======== Material for this exercise

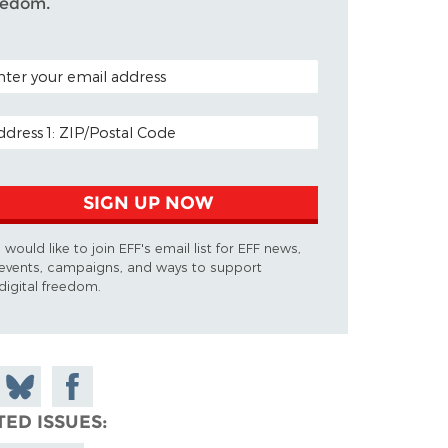
eedom.
TAL CODE (OPTIONAL)
AIL ADDRESS
SIGN UP NOW
I would like to join EFF's email list for EFF news,
events, campaigns, and ways to support
digital freedom.
 on
Share
Share on
don
on
Facebook
TED ISSUES
Bluesky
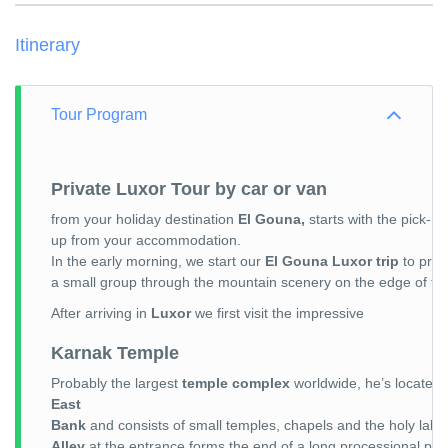
Itinerary
Tour Program
Private Luxor Tour by car or van
from your holiday destination
El Gouna,
starts with the pick-
up from your accommodation.
In the early morning, we start our
El Gouna Luxor trip
to prob
a small group through the mountain scenery on the edge of t
After arriving in
Luxor
we first visit the impressive
Karnak Temple
Probably the largest
temple complex
worldwide, he’s located
East
Bank
and consists of small temples, chapels and the holy lak
Alley
at the entrance forms the end of a long processional pat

================

▶ What you should do:
Set down all the material exactly once more. No pictures.

▶ Exercise response:
eedom.
TAL CODE (OPTIONAL)
AIL ADDRESS
SIGN UP NOW
I would like to join EFF's email list for EFF news,
events, campaigns, and ways to support
digital freedom.
 on
Share
Share on
don
on
Facebook
TED ISSUES
Bluesky
Itinerary
Tour Program
Private Luxor Tour by car or van
from your holiday destination
El Gouna,
starts with the pick-
up from your accommodation.
In the early morning, we start our
El Gouna Luxor trip
to prob
a small group through the mountain scenery on the edge of t
After arriving in
Luxor
we first visit the impressive
Karnak Temple
Probably the largest
temple complex
worldwide, he’s located
East
Bank
and consists of small temples, chapels and the holy lak
Alley
at the entrance forms the end of a long processional pat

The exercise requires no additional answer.